Assignment: Without pictures, retype the following entries exactly.

• • •

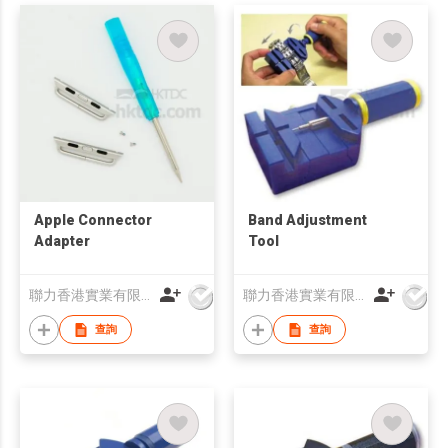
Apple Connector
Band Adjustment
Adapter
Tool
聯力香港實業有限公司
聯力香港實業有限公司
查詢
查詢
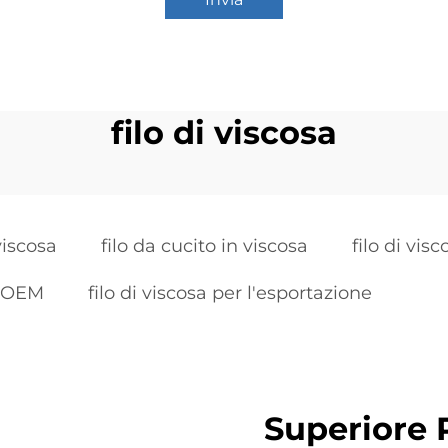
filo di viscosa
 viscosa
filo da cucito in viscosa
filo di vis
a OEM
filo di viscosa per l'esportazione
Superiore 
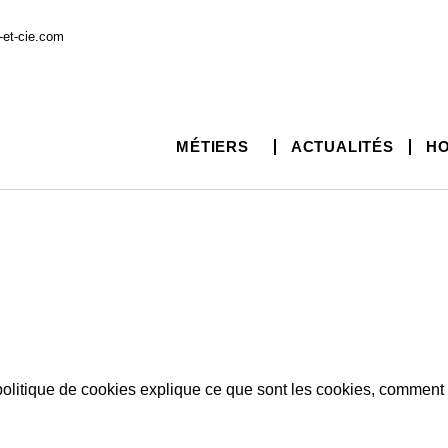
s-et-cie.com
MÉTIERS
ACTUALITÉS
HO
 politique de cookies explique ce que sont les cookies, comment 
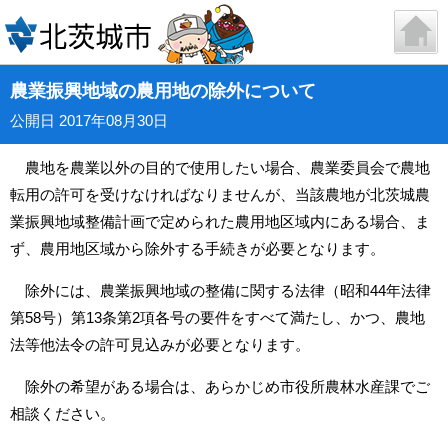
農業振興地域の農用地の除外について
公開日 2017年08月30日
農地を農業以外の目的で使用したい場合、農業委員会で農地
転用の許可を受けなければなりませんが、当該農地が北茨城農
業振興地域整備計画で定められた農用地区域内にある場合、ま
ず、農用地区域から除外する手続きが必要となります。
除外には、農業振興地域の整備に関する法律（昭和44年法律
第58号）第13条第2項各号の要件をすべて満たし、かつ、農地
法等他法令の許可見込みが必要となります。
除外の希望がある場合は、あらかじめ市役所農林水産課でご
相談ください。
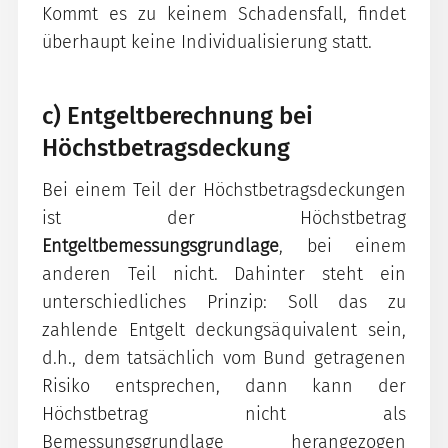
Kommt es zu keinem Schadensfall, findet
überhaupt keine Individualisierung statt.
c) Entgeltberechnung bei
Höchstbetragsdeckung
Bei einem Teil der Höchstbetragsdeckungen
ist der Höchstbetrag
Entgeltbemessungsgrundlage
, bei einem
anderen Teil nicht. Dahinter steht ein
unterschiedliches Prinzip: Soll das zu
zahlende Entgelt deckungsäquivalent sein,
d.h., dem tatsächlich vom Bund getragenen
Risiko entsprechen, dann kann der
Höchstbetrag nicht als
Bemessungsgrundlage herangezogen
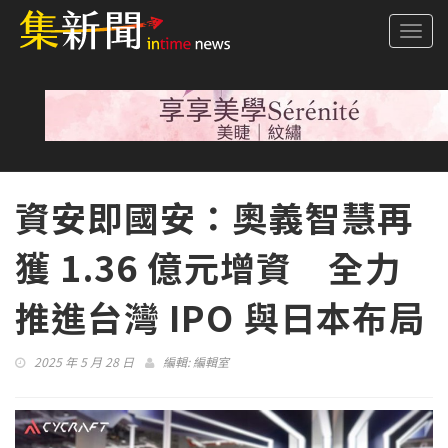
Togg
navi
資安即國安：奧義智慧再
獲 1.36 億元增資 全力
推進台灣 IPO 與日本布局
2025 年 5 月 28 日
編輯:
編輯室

• • •

Solution for this exercise:
Apple Connector
Band Adjustment
Adapter
Tool
聯力香港實業有限公司
聯力香港實業有限公司
查詢
查詢
filo di viscosa
 viscosa
filo da cucito in viscosa
filo di vis
a OEM
filo di viscosa per l'esportazione
Superiore 
s-et-cie.com
MÉTIERS
ACTUALITÉS
HO
 politique de cookies explique ce que sont les cookies, comment 
農業振興地域の農用地の除外について
公開日 2017年08月30日
農地を農業以外の目的で使用したい場合、農業委員会で農地
転用の許可を受けなければなりませんが、当該農地が北茨城農
業振興地域整備計画で定められた農用地区域内にある場合、ま
ず、農用地区域から除外する手続きが必要となります。
除外には、農業振興地域の整備に関する法律（昭和44年法律
第58号）第13条第2項各号の要件をすべて満たし、かつ、農地
法等他法令の許可見込みが必要となります。
除外の希望がある場合は、あらかじめ市役所農林水産課でご
相談ください。
Kommt es zu keinem Schadensfall, findet
überhaupt keine Individualisierung statt.
c) Entgeltberechnung bei
Höchstbetragsdeckung
Bei einem Teil der Höchstbetragsdeckungen
ist der Höchstbetrag
Entgeltbemessungsgrundlage
, bei einem
anderen Teil nicht. Dahinter steht ein
unterschiedliches Prinzip: Soll das zu
zahlende Entgelt deckungsäquivalent sein,
d.h., dem tatsächlich vom Bund getragenen
Risiko entsprechen, dann kann der
Höchstbetrag nicht als
Bemessungsgrundlage herangezogen
Togg
navi
資安即國安：奧義智慧再
獲 1.36 億元增資 全力
推進台灣 IPO 與日本布局
2025 年 5 月 28 日
編輯:
編輯室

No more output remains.